To wrap up with a final comprehensive example, here are two methods you might define:
static void GarbageProducer(IEnumerable<int> numbers) { // numbers.GetEnumerator() can only returned a (boxed) // instance of IEnumerator<int>, forcing this method to // allocate one object each time this method is invoked. foreach (var number in numbers) { } } static void NoGarbageProducer(List<int> numbers) { // numbers.GetEnumerator() will return the stack allocated // List<int>.Enumerator struct, so no allocations are required. foreach (var number in numbers) { } }
In the above snippet, GarbageProducer allocates memory, but its parameter is typed for maximum portability, whereas NoGarbageProducer never allocates memory but requires a very specific collection type to be passed in. Which is better? That depends, of course. If the method is private, and you’re passing in a List<int> anyway, by all means keep the parameter typed as List<int> and avoid the allocation (in perf critical code anyway). If the method is public you should probably use IEnumerable<T>. Yes, it almost guarantees an allocation will be required, but on the other hand it allows virtually any type of collection to be passed in. If you take List<T> and the caller only has a T[] array, the caller would first have to convert the array to a List<T> instance and then pass it in, and that’s much more costly to memory.
I did say “almost guarantees” an allocation. Can it be avoided? Yes, actually. With some extra work within the method:
static void NoGarbageProducer(IEnumerable<int> numbers) { List<int> optimizedCase = numbers as List<int>; if (optimizedCase != null) { foreach (var number in optimizedCase) { DoWork(number); } } else { foreach (var number in numbers) { DoWork(number); } } } private static void DoWork(int number) { }
Obviously this is more code to write and maintain, so it should only be done where measuring performance proves it is worthwhile. Note that it only makes the enumerating alloc-free when the collection passed in is actually a List<T>, otherwise it falls back to the one-allocation code path. This is an example of how you might discover you have a very popular method in a perf critical path, and perhaps you observe that you tend to be called with List<T> so you optimize for that case. You could even optimize for multiple specific collection types, so long as each of them implement the alloc-free struct GetEnumerator pattern.

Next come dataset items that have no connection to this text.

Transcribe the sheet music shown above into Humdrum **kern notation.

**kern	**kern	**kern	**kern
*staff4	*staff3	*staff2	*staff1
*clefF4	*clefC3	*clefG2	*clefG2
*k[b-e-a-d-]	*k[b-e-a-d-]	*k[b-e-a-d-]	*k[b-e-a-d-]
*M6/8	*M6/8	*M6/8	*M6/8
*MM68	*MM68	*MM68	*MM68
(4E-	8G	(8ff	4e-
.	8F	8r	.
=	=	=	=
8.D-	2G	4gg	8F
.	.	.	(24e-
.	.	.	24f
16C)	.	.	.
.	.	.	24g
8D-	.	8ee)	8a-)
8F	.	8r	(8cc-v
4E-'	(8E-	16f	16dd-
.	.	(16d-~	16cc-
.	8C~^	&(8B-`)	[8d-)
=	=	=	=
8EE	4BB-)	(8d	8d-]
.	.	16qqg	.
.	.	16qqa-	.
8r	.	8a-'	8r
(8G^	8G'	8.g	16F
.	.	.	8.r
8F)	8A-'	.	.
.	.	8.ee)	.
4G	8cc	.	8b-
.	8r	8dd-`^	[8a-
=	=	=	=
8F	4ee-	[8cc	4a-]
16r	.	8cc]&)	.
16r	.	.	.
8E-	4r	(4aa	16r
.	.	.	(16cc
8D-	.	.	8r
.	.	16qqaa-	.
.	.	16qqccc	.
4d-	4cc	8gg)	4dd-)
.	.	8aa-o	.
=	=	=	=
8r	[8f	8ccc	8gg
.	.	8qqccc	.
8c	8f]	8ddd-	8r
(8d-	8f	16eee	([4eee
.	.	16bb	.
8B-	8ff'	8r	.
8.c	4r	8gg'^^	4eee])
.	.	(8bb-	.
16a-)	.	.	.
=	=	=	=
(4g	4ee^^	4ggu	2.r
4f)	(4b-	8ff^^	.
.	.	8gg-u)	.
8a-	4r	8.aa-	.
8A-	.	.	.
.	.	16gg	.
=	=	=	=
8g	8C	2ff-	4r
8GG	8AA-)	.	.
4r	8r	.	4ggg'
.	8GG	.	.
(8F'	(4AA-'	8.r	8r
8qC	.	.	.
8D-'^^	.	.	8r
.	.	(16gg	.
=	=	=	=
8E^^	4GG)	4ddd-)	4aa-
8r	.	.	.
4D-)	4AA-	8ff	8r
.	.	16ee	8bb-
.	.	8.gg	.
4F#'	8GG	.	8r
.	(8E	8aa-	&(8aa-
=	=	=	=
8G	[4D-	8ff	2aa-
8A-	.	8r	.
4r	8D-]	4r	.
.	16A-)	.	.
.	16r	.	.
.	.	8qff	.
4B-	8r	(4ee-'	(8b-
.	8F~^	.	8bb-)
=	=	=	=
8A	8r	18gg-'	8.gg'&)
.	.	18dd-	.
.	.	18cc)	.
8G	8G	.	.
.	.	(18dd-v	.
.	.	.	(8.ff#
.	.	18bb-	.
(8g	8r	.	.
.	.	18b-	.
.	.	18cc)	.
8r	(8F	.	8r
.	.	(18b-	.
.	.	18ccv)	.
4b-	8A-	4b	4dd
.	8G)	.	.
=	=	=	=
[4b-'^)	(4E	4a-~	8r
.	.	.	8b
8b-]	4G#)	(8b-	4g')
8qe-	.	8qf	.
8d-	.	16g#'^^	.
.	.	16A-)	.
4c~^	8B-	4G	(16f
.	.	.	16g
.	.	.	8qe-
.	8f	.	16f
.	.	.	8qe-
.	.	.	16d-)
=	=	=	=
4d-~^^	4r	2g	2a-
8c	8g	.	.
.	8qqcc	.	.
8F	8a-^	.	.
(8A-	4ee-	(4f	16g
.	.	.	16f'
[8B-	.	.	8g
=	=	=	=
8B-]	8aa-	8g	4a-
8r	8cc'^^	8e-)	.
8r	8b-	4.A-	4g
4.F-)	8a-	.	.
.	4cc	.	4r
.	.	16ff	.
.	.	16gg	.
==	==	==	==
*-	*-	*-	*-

Well, if I were to write a very tight loop where performance is paramount I wouldn't even consider foreach in the first place. For or while would be better I guess
Thanks for your response, Andrei. In .NET 1.1, foreach was much less efficient when enumerating arrays than the for loop. Since then, the C# compiler has improved significantly, and in fact foreach compiles to a while loop when enumerating arrays. Non-ordered collections don't have indexers, leaving foreach as your only option. The point is write whatever is most readable/maintainable, and then when you know that something is a perf problem, make your optimization (perhaps a while loop instead of a foreach) and then measure to make sure it makes the improvement you expect. I've seen several popular collection implementations (including in .NET itself!) that are *more* efficient when you use the enumerator (aka foreach) than when you use indexers because of the state that the enumerator can store between each step.